EIS vs Knowledge Intensive Funds

Suppose investors use EIS investments’ Carry-Back facilities against income tax liabilities relating to the previous tax year. In that case, they must ensure the capital is deployed in the current tax year. Similarly, deployment must be within that timescale if investors use EIS investments to defer a capital gains tax bill crystallised in the last three years.

With many EIS funds advertising that they can take up to 12-18 months to deploy capital, there are two potential remaining options for ensuring your client can utilise Carry Back;

  • Conventional EIS – Invest in a monthly deployment target EIS fund
  • An approved Knowledge Intensive EIS Fund (KIF)
Below, we aim to compare the pros and cons of both options.

Deployment Timescales

Conventional EIS

This allows funds to be deployed across a portfolio of companies and (importantly for HMRC purposes) shares to be issued by 5th April.

Knowledge Intensive EIS Fund(s)

These funds will typically close on the 5th of April, which for KIFs is an essential date for HMRC purposes.

Investment Horizon

Conventional EIS

When money is deployed, investment managers support portfolio companies in scaling when your clients’ cash starts working.

Knowledge Intensive EIS Fund(s)

Some KIFs advertise that it may take up to 12-18 months for capital to be deployed and start working. Meanwhile, this will be held as cash.

Carry Back

Conventional EIS

Investments will be eligible for carry-back subject to capital being deployed and shares allotted, as planned, by 5th April.

Knowledge Intensive EIS Fund(s)

If the KIF closes as planned by the 5th of April, investments will be eligible for Carry-Back.

Timescale to Claim Tax Reliefs

Conventional EIS

With funds deployed by 5th April, it usually takes 8-12 weeks (although this can take longer and is not guaranteed) for HMRC to process ESI3 certificates. Upon receipt of the certificates, investors can claim tax relief—no spending requirements before the EIS3 is produced.

Knowledge Intensive EIS Fund(s)

A single EIS5 certificate is expected to be issued after the fund has invested 90% of its capital, which it must do within 24 months of closing. Upon receipt of the certificate, investors can claim tax relief.

Tax Certificates

Conventional EIS

One EIS3 will be provided per EIS qualifying company. These will typically be stored online on behalf of investors.
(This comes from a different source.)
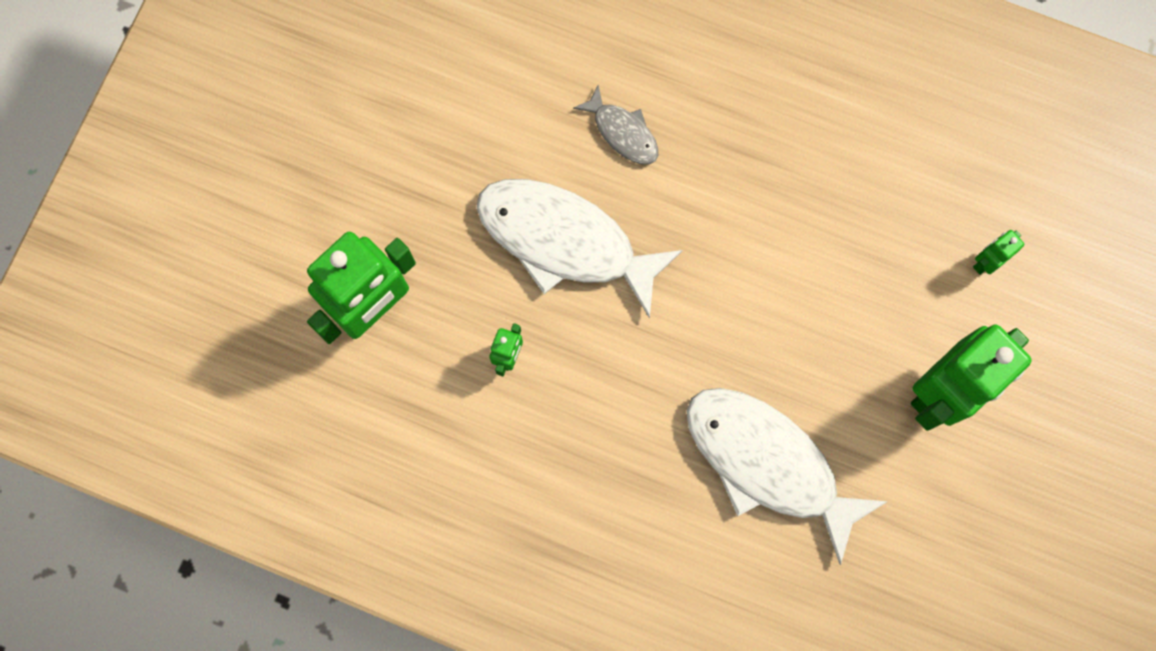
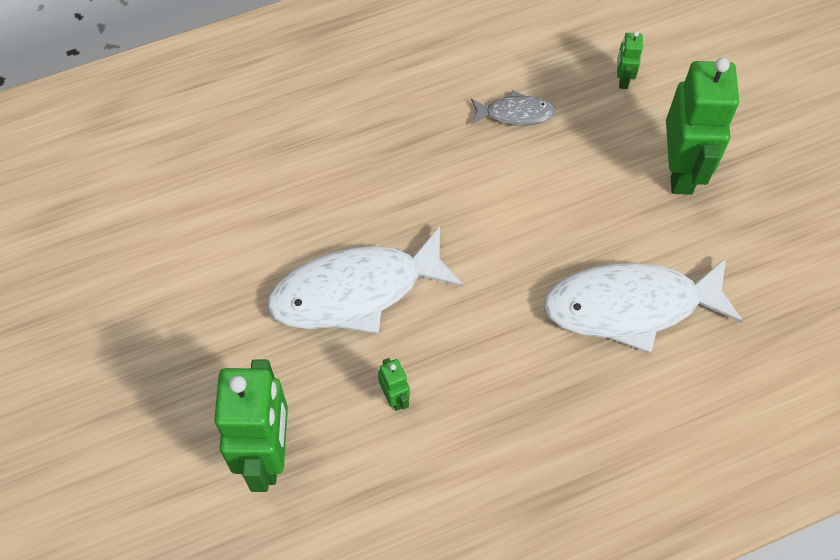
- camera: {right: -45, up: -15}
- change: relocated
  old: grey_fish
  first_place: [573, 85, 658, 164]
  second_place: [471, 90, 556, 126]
Knowledge Intensive EIS Fund(s)

A single EIS5 certificate is produced, covering all investments.

Investment Focus

Conventional EIS

The investment focuses on companies operating in industries such as Technology. The stage of the companies (very early to later stage) and target customers (B2B or B2C) depend on the fund manager’s investment strategy. Diversification within the fund is encouraged, but this may depend on the investment amount and fund selection criteria.

Knowledge Intensive EIS Fund(s)

A fund must meet specific conditions HMRC sets to qualify as a KIF EIS fund. These include that 80% of its investments must be in ‘Knowledge Intensive’ companies and that there must be a minimum of four companies, as defined by HMRC. These are companies carrying out research, development, or innovation and creating highly skilled jobs at the time of the investment.

Restrictions

Conventional EIS

There are no restrictions for conventional EIS investing in Knowledge Intensive Companies.

It is preferable to investors that fund managers seek HMRC Advance Assurance before fund deployment, and all companies must meet our rigorous investment criteria. The ongoing management of qualifications should remain a priority for fund managers. Regular communication of EIS qualification may be shared with investors frequently to provide additional reassurance.

Knowledge Intensive EIS Fund(s)

KIFs must invest 50% of their capital within 12 months of the fund’s closing date and 90% within 24 months of the fund’s closing date. Within those 24 months, at least 80% of the fund’s capital must be invested in the shares of companies that were knowledge-intensive when the shares were issued.

The fund manager must provide HMRC with full details of all investors and their investments.